American actress (1937–2020)

Claudette Nevins (née Weintraub; April 10, 1937 – February 20, 2020) was an American stage, film and television actress.

== Biography ==
Claudette Nevins was born in Wilkes-Barre, Pennsylvania, and grew up in Brooklyn, New York. She was a daughter of merchant Joseph Weintraub and garment worker Anna Lander, both of whom emigrated from small towns in Austria to America. Nevins was a graduate of the Fiorello H. LaGuardia School of Performing Arts and a 1957 Phi Beta Kappa graduate of New York University, with a degree in English.

Nevins debuted on Broadway in The Wall (1960) with other Broadway appearances including Plaza Suite (1968) and Danton's Death (1965). She also appeared in In White America (off-Broadway) with Gloria Foster and Moses Gunn.

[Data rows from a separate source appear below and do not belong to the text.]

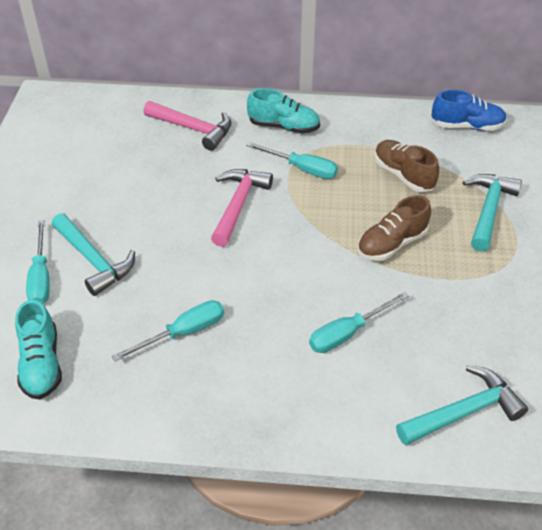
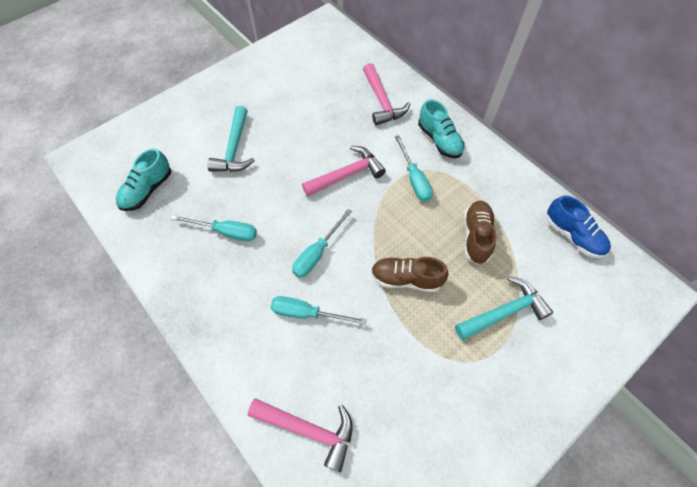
camera: 45 degrees right, 15 degrees up
turquoise screwdriver [26,220,50,304] -> turquoise screwdriver moved to [292,209,352,278]
turquoise hammer [396,365,528,445] -> pink hammer [248,398,353,472]

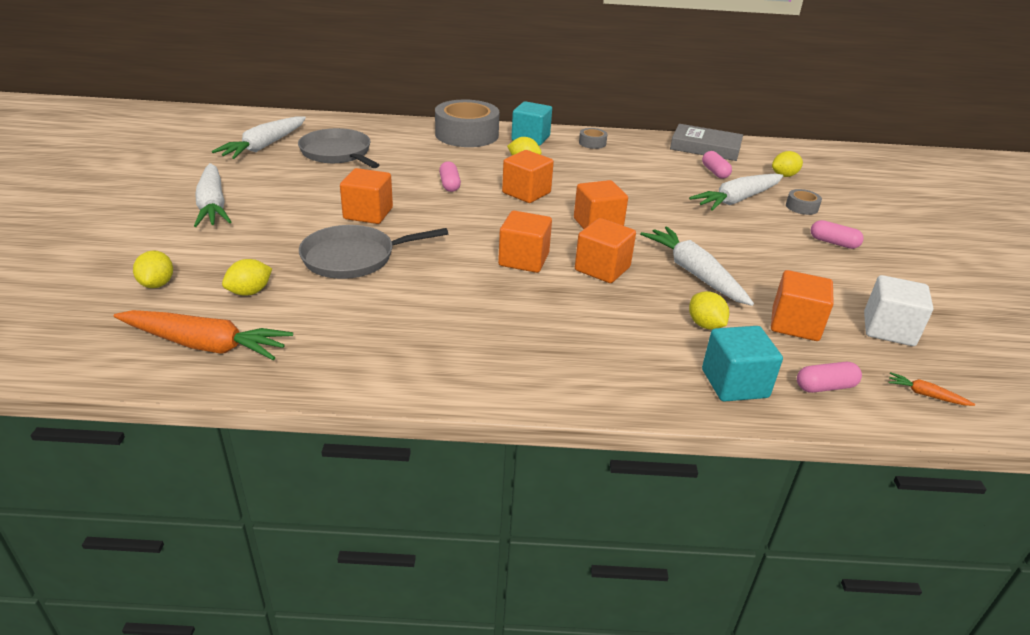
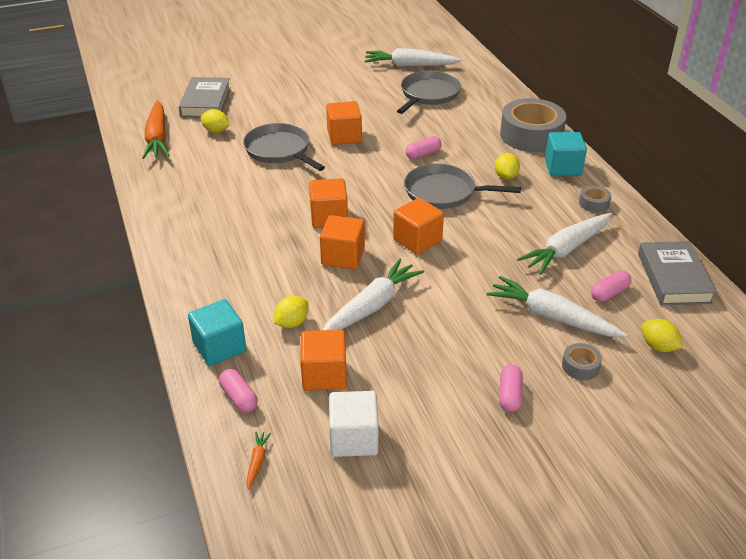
camera: 70 degrees right, 5 degrees up
yellow lemon [133,250,173,288] -> grey book [179,77,231,118]
white carrot [194,163,231,227] -> white carrot moved to [517,213,612,275]
orange cube [502,150,554,203] -> grey pan [404,164,521,209]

The National Company of The Great White Hope, in which she starred with Brock Peters, took her to Los Angeles, after which she began working in television. For two and a half years she was seen in the long-running daytime soap opera Love of Life playing Laurie Krakauer. She appeared as a series regular in Headmaster (opposite Andy Griffith), Husbands, Wives, and Lovers, and Married: the First Year (a David Jacobs project). Her guest star appearances include Beverly Hills 90210, Barnaby Jones, Melrose Place, JAG, Three's Company, Lou Grant, Without a Trace, M*A*S*H, Hart to Hart, Trial and Error, and many others.

Her first film was the 1961 3D feature The Mask, which later became a cult classic. Other feature film appearances include Sleeping With the Enemy (with Julia Roberts), All the Marbles (with Peter Falk), and Tuff Turf (with James Spader).

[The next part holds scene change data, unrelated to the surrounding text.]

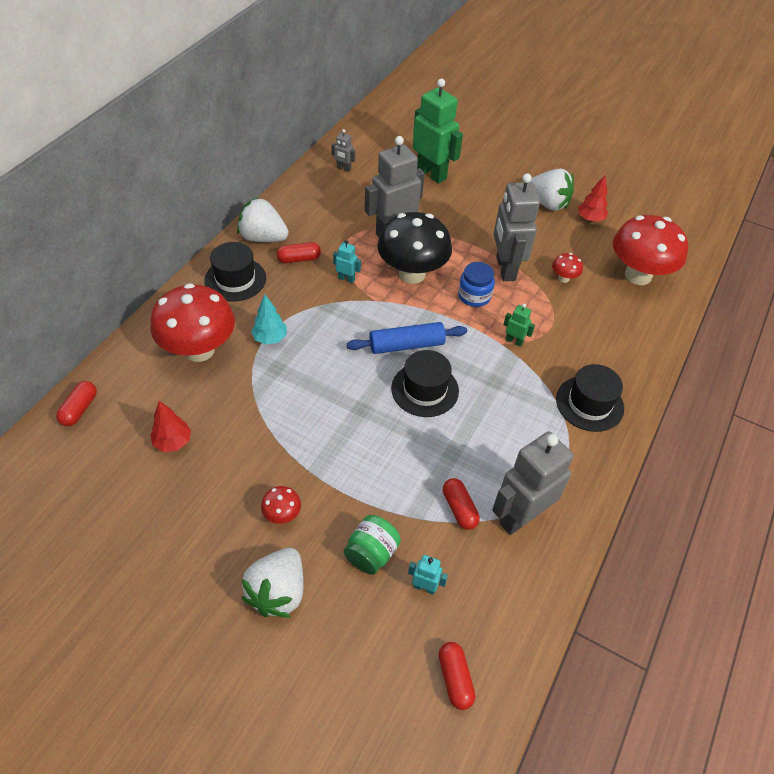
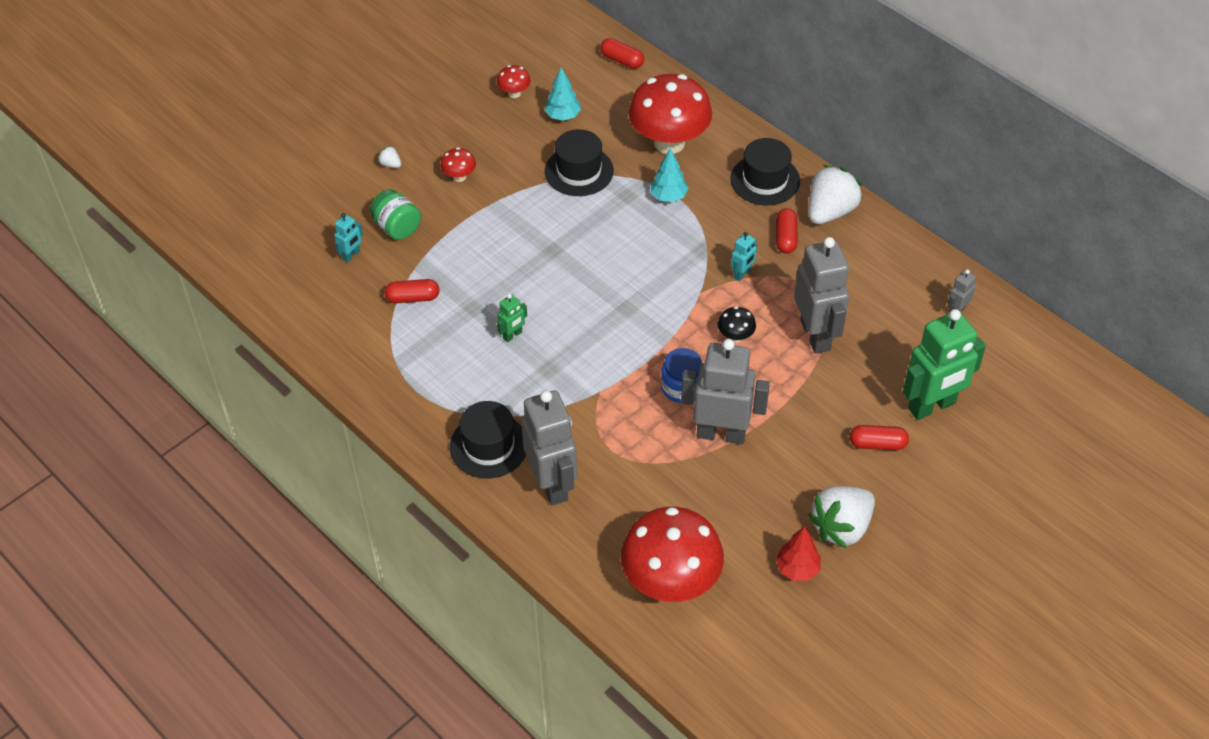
camera: 110 degrees right, 0 degrees up
red tree [151,401,191,452] -> turquoise tree [545,67,581,121]
white strawberry [241,548,304,617] -> white strawberry [378,145,401,168], size x0.41
blue rolling pin [347,322,467,354] -> none
black mushroom [377,212,452,284] -> black mushroom [717,306,756,343], size x0.42
black hat [391,350,459,417] -> black hat moved to [545,129,614,196]
red capsule [439,642,475,710] -> red capsule moved to [850,425,909,450]
grey robot [492,432,574,535] -> grey robot moved to [521,390,577,506]
green robot [503,304,535,347] -> green robot moved to [497,294,527,342]
red mushroom [552,253,583,283] -> red mushroom moved to [497,65,531,98]

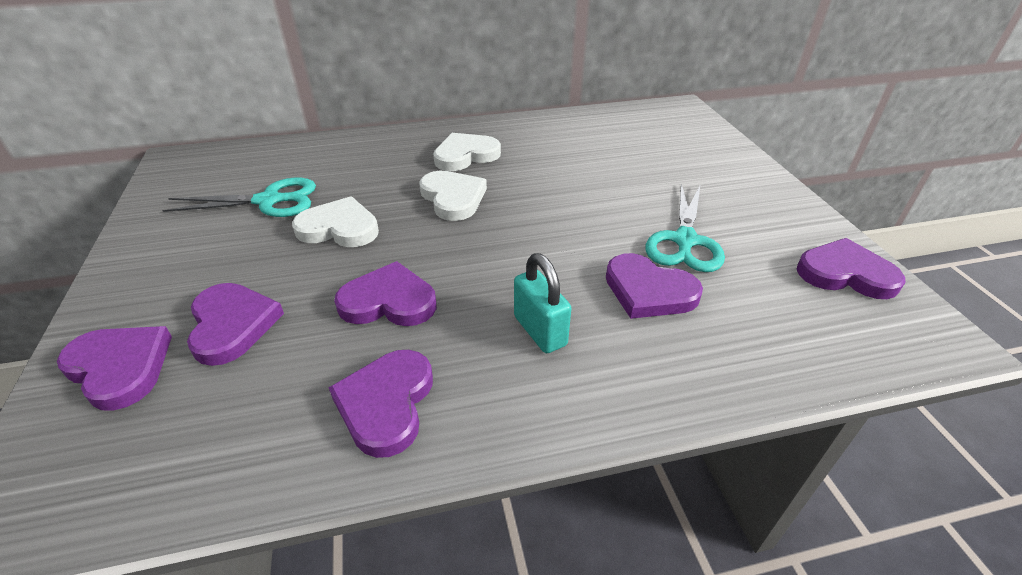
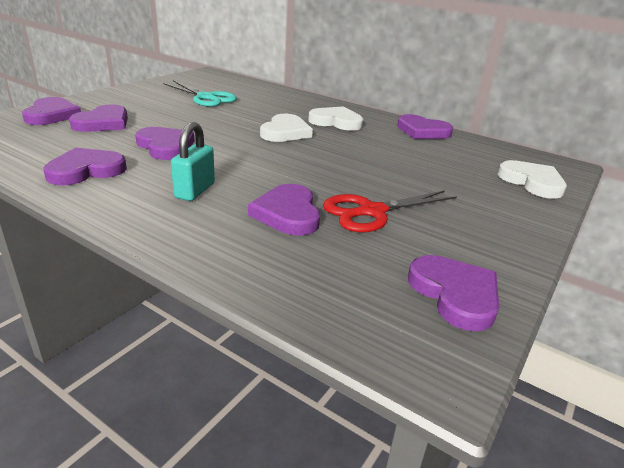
camera: 45 degrees right, 10 degrees down
white heart [292,196,379,247] -> white heart moved to [497,160,567,199]
turquoise scissors [645,184,725,272] -> red scissors [323,190,457,232]
none -> purple heart [397,114,453,139]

Her work in regional theaters included the following: Arena Stage; Major Barbara, The Iceman Cometh, Ring Round the Moon, The Cherry Orchard with the Atlanta Repertory; King Arther, The Hostage, The Little Foxes, Major Barbara, The Homecoming, You Can't Take It With You, Twelfth Night, and with LA Shakespeare; Comedy of Errors; La Mirada: Blithe Spirit.

Nevins was a member of the Matrix Theatre Company, where she appeared in Alan Bennett's Habeas Corpus, J. B. Priestley's Dangerous Corner, Caryl Churchill's Mad Forest, and The Water Children. Other stage appearances in Los Angeles include Passion Play (Taper), Isn't it Romantic? (Pasadena), P.S. Your Cat is Dead (Westwood) and Philadelphia Story (Court).

She was a member of the Antaeus Company and with them has done staged readings of Noël Coward's Hay Fever, O'Neill's Long Day's Journey into Night, and Shakespeare's Richard III and King John.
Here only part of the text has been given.